The records>
***

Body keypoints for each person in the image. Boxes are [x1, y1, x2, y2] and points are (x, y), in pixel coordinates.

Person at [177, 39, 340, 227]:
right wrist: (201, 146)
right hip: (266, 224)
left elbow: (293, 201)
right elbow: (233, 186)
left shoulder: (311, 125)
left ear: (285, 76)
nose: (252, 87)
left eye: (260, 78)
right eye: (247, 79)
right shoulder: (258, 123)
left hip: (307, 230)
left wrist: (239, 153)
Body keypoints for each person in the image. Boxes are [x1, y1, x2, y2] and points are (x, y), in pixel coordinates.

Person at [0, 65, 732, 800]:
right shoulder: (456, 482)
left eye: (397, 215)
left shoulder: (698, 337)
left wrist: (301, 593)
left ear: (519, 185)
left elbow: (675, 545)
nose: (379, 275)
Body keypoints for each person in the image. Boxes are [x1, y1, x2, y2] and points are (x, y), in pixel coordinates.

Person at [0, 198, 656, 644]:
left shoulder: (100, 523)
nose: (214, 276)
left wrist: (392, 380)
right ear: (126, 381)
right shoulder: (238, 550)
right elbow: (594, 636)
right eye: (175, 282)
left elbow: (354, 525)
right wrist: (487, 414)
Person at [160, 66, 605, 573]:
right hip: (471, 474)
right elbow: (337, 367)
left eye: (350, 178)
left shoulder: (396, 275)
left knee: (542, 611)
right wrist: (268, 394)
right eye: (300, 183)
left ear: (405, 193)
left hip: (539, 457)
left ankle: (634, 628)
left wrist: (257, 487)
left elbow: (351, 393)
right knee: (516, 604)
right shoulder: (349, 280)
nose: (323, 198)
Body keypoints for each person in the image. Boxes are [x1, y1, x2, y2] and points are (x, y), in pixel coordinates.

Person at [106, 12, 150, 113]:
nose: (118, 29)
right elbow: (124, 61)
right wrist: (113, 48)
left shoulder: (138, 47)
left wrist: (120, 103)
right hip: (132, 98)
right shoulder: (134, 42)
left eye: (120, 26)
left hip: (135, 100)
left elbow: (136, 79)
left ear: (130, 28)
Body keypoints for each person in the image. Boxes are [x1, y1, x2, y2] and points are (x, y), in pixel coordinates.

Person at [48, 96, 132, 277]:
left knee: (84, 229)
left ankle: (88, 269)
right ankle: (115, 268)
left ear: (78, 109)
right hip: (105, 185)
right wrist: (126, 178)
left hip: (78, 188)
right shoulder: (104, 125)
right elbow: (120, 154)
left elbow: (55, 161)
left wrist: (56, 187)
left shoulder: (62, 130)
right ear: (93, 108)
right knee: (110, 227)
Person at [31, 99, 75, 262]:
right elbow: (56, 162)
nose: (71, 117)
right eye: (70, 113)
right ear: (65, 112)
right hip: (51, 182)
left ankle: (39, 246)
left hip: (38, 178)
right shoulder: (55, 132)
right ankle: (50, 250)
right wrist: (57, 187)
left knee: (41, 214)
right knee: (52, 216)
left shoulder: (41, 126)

***

The problem> Print every line from the one that contains "right knee: (110, 227)" to the end of the records, exactly as written, and nothing more.

Solved exercise>
right knee: (110, 227)
Person at [31, 99, 75, 262]:
right elbow: (56, 162)
nose: (71, 117)
right eye: (70, 113)
right ear: (65, 112)
right hip: (51, 182)
left ankle: (39, 246)
left hip: (38, 178)
right shoulder: (55, 132)
right ankle: (50, 250)
right wrist: (57, 187)
left knee: (41, 214)
right knee: (52, 216)
left shoulder: (41, 126)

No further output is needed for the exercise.